Par ailleurs, votre rapporteure pour avis souligne que l'AERES, en tant qu'autorité administrative indépendante, n'entreprend jamais une démarche d'évaluation avec à l'esprit une quelconque volonté d'influer sur ses financements récurrents futurs . L'évaluation des établissements conduite par l'AERES est institutionnellement décorrélée de la répartition des moyens récurrents opérée par l'État, de la même manière que l'évaluation des enseignants-chercheurs est décorrélée des sanctions ou de l'avancement qui leur sont applicables.

Il est logique, en revanche, que les rapports d'évaluation établis par l'AERES soient pris en compte aussi bien par la DGESIP que par les établissements dans le processus de négociation contractuelle. D'une façon générale, les analyses de l'AERES ont vocation à constituer des éléments d'aide à la décision, notamment pour l'attribution des financements, que ce soit au niveau du ministère (notamment les tableaux G et H de l'enquête annuelle de fiabilisation des données du modèle SYMPA), ou au niveau des autres financeurs (régions, partenaires associatifs, industriels...), mais également au niveau des établissements eux-mêmes pour leur allocation interne des moyens. L'évaluation est le support d'une démarche de changement dans le sens du progrès et non pas d'une contemplation naïve de la situation de chaque établissement. Dans son rapport pour l'année 2012, le comité de suivi de la loi LRU rappelait que les « efforts institutionnels réels dans la formation comme dans la recherche » menés par les universités ne sont possibles que « grâce à une allocation financière fondée sur des évaluations indépendantes qui se traduisent lors de la signature des contrats d'établissement ».

Enfin, votre rapporteure pour avis se félicite des mesures de simplification des procédures d'évaluation des établissements annoncées par le président de l'AERES :

- l'autoévaluation par l'établissement a vocation à être renforcée . Un guide de l'évaluation devrait ainsi être publié par l'AERES afin que les rapports d'autoévaluation soient plus adaptés à la variété des situations ;

- le nombre de formulaires d'évaluation devant être remplis par les universités devrait être significativement réduit , afin d'alléger les procédures et d'aménager plus de souplesse.

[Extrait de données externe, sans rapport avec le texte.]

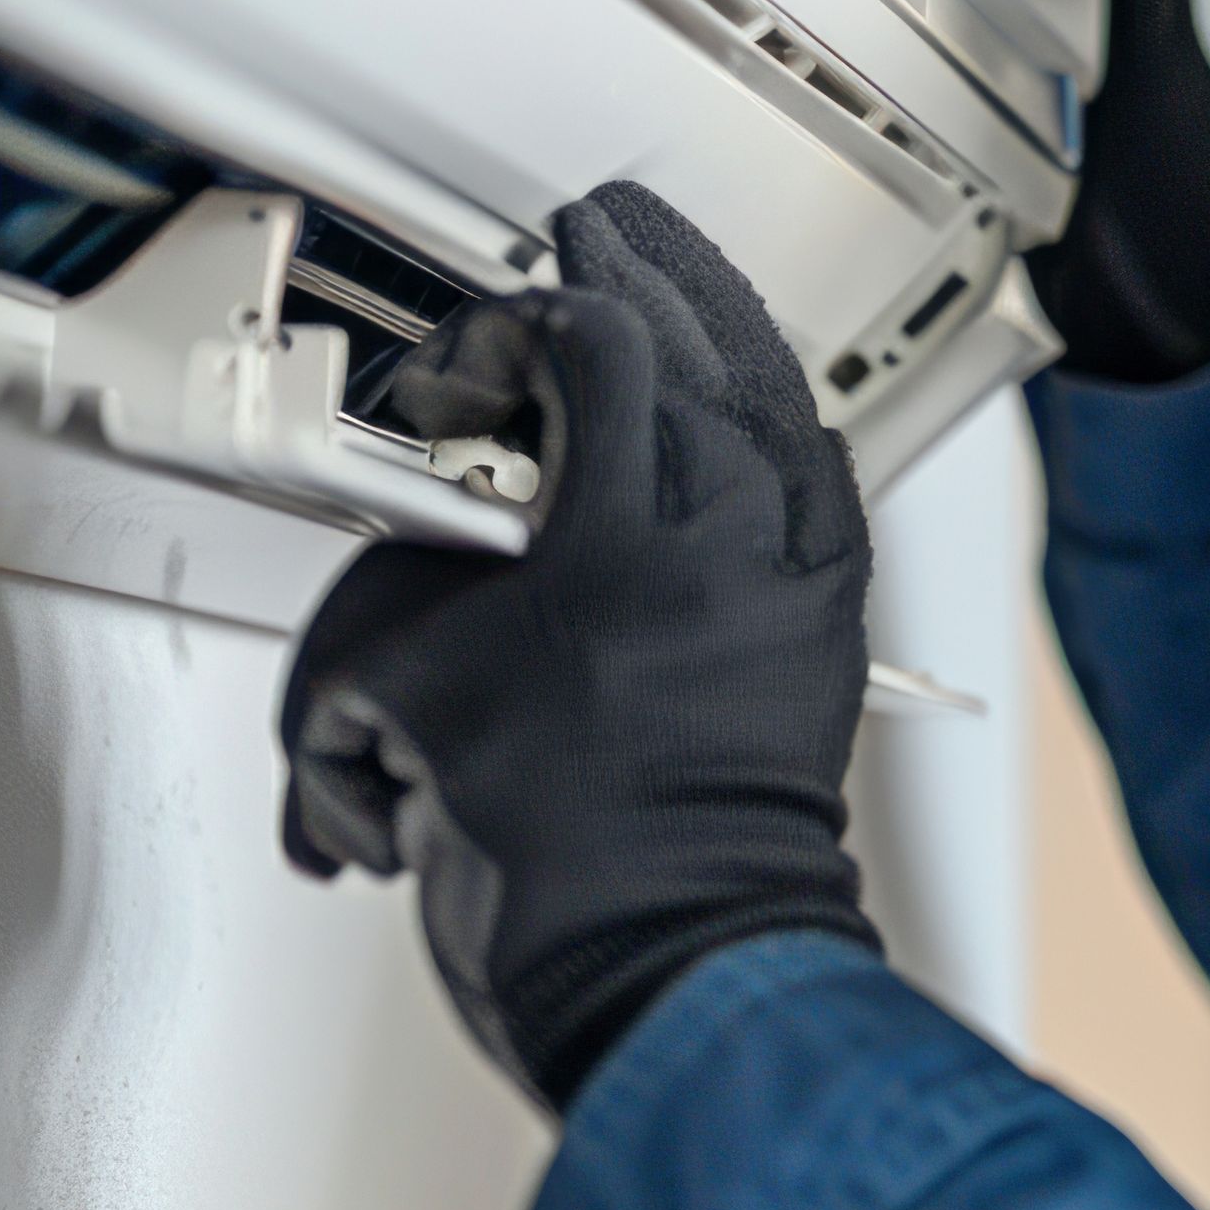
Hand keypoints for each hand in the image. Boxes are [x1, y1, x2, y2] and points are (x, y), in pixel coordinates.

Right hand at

À ce titre, l'AERES propose :

Ø une simplification des dossiers d'évaluation, dès la vague E : le dossier des unités de recherche sera simplifié (réduction de moitié) et concentré sur le bilan des unités ; la formulation d'une vision prospective de la gouvernance sera demandée ;

Ø l'abandon du taux de produisant et de la fiche d'activité individuelle allègera les données demandées. L'abandon de la note globale et la révision du référentiel d'évaluation sont déjà acquis. Il est en effet essentiel de lever toute ambiguïté : l'AERES ne produit pas d'évaluation individuelle .

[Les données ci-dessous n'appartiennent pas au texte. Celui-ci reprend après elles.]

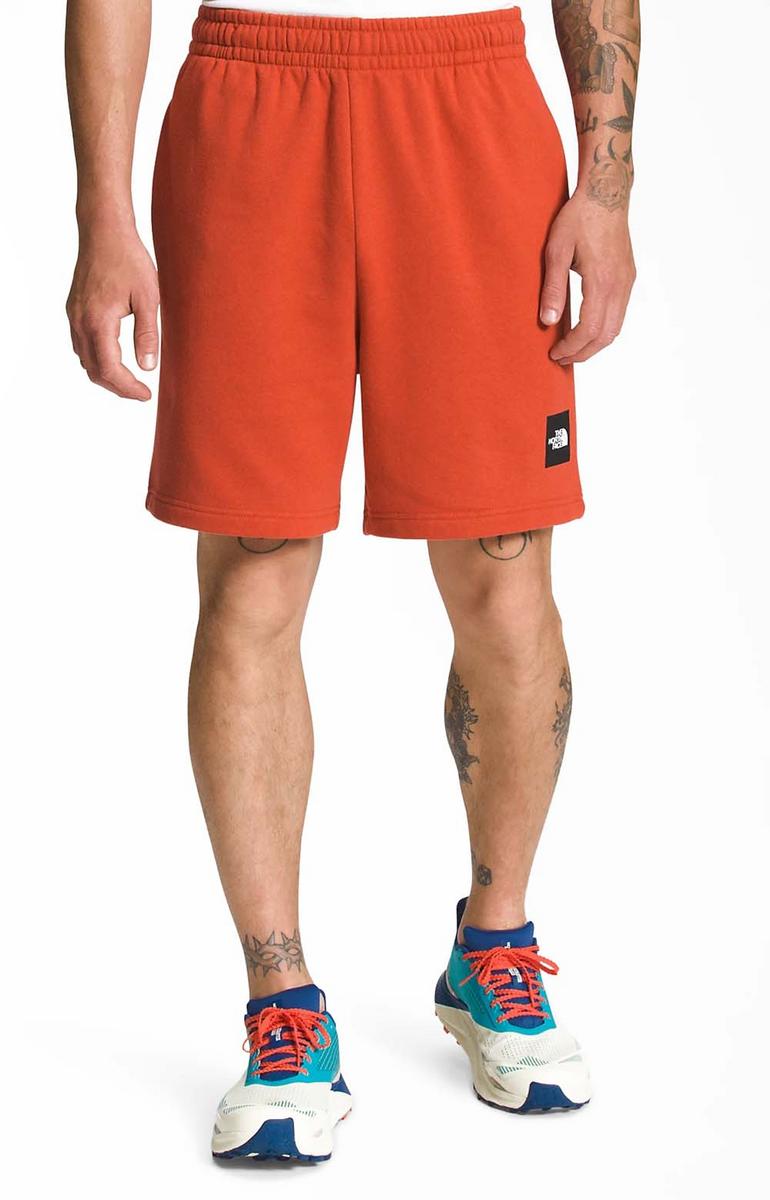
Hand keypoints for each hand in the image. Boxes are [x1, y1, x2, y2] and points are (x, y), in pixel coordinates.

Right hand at [67, 226, 158, 400]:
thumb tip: (148, 367)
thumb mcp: (148, 298)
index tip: (146, 394)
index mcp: (98, 321)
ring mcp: (73, 316)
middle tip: (140, 392)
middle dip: (117, 387)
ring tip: (130, 379)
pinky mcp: (73, 309)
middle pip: (94, 370)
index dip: (127, 388)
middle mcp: (80, 321)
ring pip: (85, 359)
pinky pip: (80, 345)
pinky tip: (114, 357)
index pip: (109, 369)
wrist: (103, 231)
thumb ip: (148, 335)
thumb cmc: (128, 259)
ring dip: (105, 374)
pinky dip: (96, 358)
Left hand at [539, 193, 635, 366]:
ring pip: (616, 327)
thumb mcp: (556, 251)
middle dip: (583, 352)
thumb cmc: (578, 218)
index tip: (554, 353)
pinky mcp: (628, 277)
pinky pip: (619, 313)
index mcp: (601, 281)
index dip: (571, 347)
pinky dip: (604, 328)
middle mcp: (619, 285)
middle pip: (606, 336)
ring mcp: (627, 281)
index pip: (589, 329)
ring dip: (595, 343)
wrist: (607, 193)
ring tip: (572, 347)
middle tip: (561, 358)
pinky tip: (586, 327)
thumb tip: (547, 321)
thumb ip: (552, 288)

Votre rapporteure pour avis tient à saluer les efforts mis en oeuvre par M. Didier Houssin, président de l'AERES, dans le sens d'un renforcement de sa légitimité démocratique auprès de la communauté universitaire. Dans sa contribution aux Assises, l'AERES insiste en particulier sur l'organisation de l'évaluation par des pairs travaillant de manière collégiale, dans le respect de règles déontologiques et méthodologiques établies en concertation.

Votre rapporteure pour avis souligne par ailleurs que l'AERES s'est désormais imposée, au niveau européen, comme une institution modèle, dont les mérites ont été vantés par l'organisation européenne chargée d'évaluer les agences nationales dans la mise en place d'un système d'assurance-qualité européen. Des experts du monde entier (Japon, Québec, Chine...) sollicitent des visites pour décliner le modèle de l'AERES chez eux.